The lusty strength of his first cry impressed the physician—“a very healthy baby”, he pronounced, and it gladdened his mother as she sobbed with relief.
The baby’s sheer volume impressed Eva. “Now that’s a set of pipes,” she said.
The new father was still working through the day’s events and could only manage, “Why is he so… slimy?”
Marta held 8 pounds, 2 ounces of red and wrinkled life, 21 inches of fragile humanity—proof of love between a man learning to temper his anger and a woman learning to thrive despite her disabilities, proof of the cycle of life, proof of all of the hopes for the future.
11
RAFAEL
CAMBRIDGE. MASSACHUSETTS
MCALLEN, TEXAS
REYNOSA. TAMAULIPAS. MEXICO
AUGUST. 2030
Thirty-six hours after Marta Cruz served her father dessert, the Mexican Federal Police arrested Rafael at the border crossing in Reynosa.
Marta’s signature dessert was lemon curd with rosemary and it crowned Rafael’s last homemade meal. She kept a row of herbs by a south-facing kitchen window and used the savory plant in her cooking and as a compress for her rheumatism. She knew better than to try to grow lemons in New England, even in a window box, and used bottled lemon juice in the recipe. Marta fretted that she had no fresh lemons, but Rafael approved.
His arrival in Cambridge was unannounced. “Dad!” was the only word she could manage when she opened the door to her father. The two clung to each other without speaking for two long minutes. Tears polished their faces. Jim attempted to take Rafael’s single small bag, but his father-in-law kept it.
“We’re happy to see you, sir,” Jim temporized while Marta regained her composure. “You look like you’ve been hard on the road. What can I get you?”
Jim opened two bottles of Red Stripe and a club soda for Marta. Rafael frowned briefly at the Jamaican ale, declined a glass, then smiled and clapped his son-in-law on the shoulder.
“Dad, I wish you’d linked ahead. The most beautiful baby ever created is sleeping now. Come with me, but your bouncing knee will have to wait. Next time, link ahead,” she chided and kissed his cheek.
They spent several minutes watching the slow rise and fall of Dana’s chest.
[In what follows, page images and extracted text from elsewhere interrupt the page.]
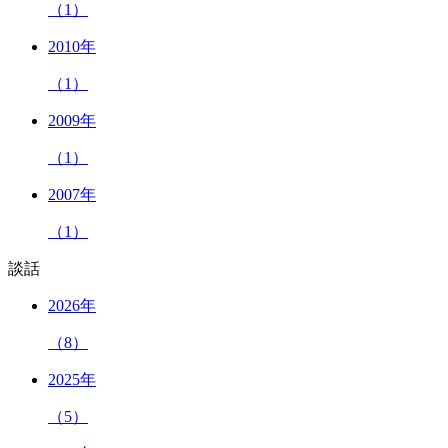
（1）
2010年
（1）
2009年
（1）
2007年
（1）
談話
2026年
（8）
2025年
（5）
Rafael leaned over the child, the overnight bag still in hand, and inhaled the baby’s fragrance.
“So what brings you north?” asked Jim.
Rafael turned serious. “I have been back and forth to Saltillo to find justice for my mother and for Elena. I will not rest until the
“Maquiladoras, sir?” asked Jim.
“Factories. Assembly plants,” said Rafael. A short wave of his hand dismissed Jim from the conversation.
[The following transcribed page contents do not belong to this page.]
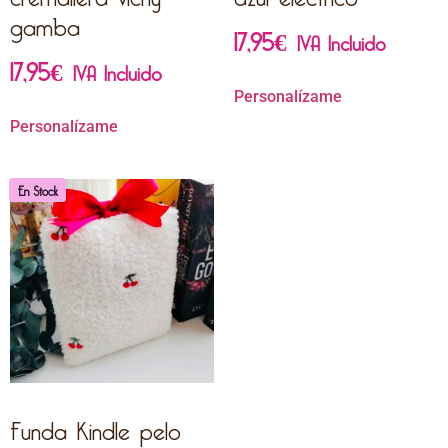
gamba
17,95
€
IVA Incluido
17,95
€
IVA Incluido
Personalízame
Personalízame
En Stock
Funda Kindle pelo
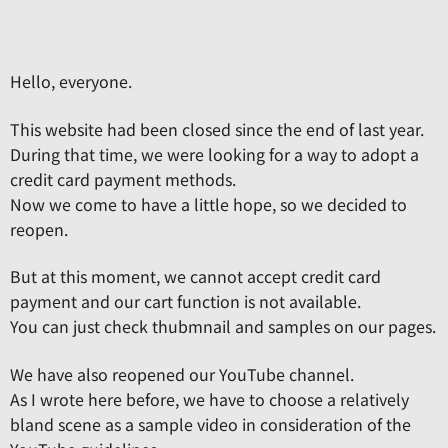
Hello, everyone.
This website had been closed since the end of last year.
During that time, we were looking for a way to adopt a
credit card payment methods.
Now we come to have a little hope, so we decided to
reopen.
But at this moment, we cannot accept credit card
payment and our cart function is not available.
You can just check thubmnail and samples on our pages.
We have also reopened our YouTube channel.
As I wrote here before, we have to choose a relatively
bland scene as a sample video in consideration of the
“But Mom never spent much time in Saltillo. How could the factories affect her?”
“Her DNA, of course.” Marta looked puzzled. “Hija, do you know that Saltillo was once called the ‘Athens of Mexico’? That our textiles and ceramics were the best in the world?”
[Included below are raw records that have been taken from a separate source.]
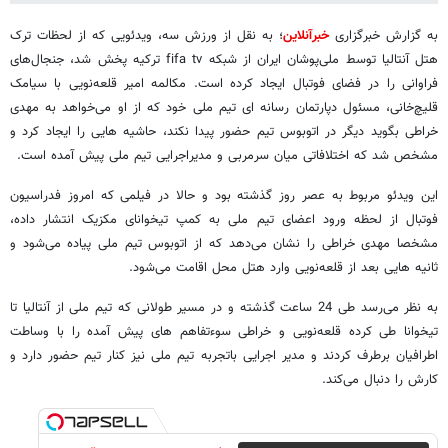
به گزارش خبرگزاری
خبرآنلاین
؛ به نقل از ورزش سه، ویدئویی که از لحظات ترک
هتل آنتالیا توسط ملی‌پوشان ایران از شبکه fifa tv ترکیه پخش شد، جنجال‌های
فراوانی را در فضای فوتبال ایجاد کرده است. مکالمه امیر قلعه‌نویی با سیامک
قلیچ‌خانی، مسئول دپارتمان رسانه ای تیم ملی خود که از او می‌خواهد به مهدی
خراطی بگوید دیگر در اتوبوس تیم حضور پیدا نکند، حاشیه هایی را ایجاد کرد و
مشخص شد که اختلافاتی میان سرمربی و مدیراجرایی تیم ملی پیش آمده است.
این ویدئو مربوط به عصر روز گذشته بود و حالا در فیلمی که امروز فدراسیون
فوتبال از لحظه ورود اعضای تیم ملی به کمپ تیخوانای مکزیک انتشار داده،
مشخصا مهدی خراطی را نشان می‌دهد که از اتوبوس تیم ملی پیاده می‌شود و
ثانیه هایی بعد از قلعه‌نویی وارد هتل محل اقامت می‌شود.
به نظر می‌رسد طی 24 ساعت گذشته و در مسیر طولانی که تیم ملی از آنتالیا تا
تیخوانا طی کرده قلعه‌نویی و خراطی سوءتفاهم های پیش آمده را با وساطت
اطرافیان برطرف کردند و مدیر اجرایی باتجربه تیم ملی نیز کنار تیم حضور دارد و
کارش را دنبال می‌کند.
“Dad, you’ve told me only fifty times.”
“Then I’ll tell you again.”
“I don’t get the connection between the malquiladoras and mom.”
“The government cannot see Saltillo’s beauty. The politicians counts pesos when adobe is replaced by steel. Mexico now depends on auto parts manufacturers and many of those are in Saltillo. The industrial wastes kill our citizens,” he said, momentarily conflating his native and adopted countries. “How else do the people become sick?”
“You’ve travelled to complain, how many times is it now? Five? Six?” asked Marta.
“And I will continue until they stop poisoning the water and the air.”
“I read that the manufacturers are replacing their old plants with clean installations. They even turn the discharge into drinkable water.”
“So they say. Evidently it is not convenient to publish the information that shows the damage that is already done. But it is convenient for U.S. manufacturers to dump their poisons in Mexico where this goes unreported. They must be stopped.”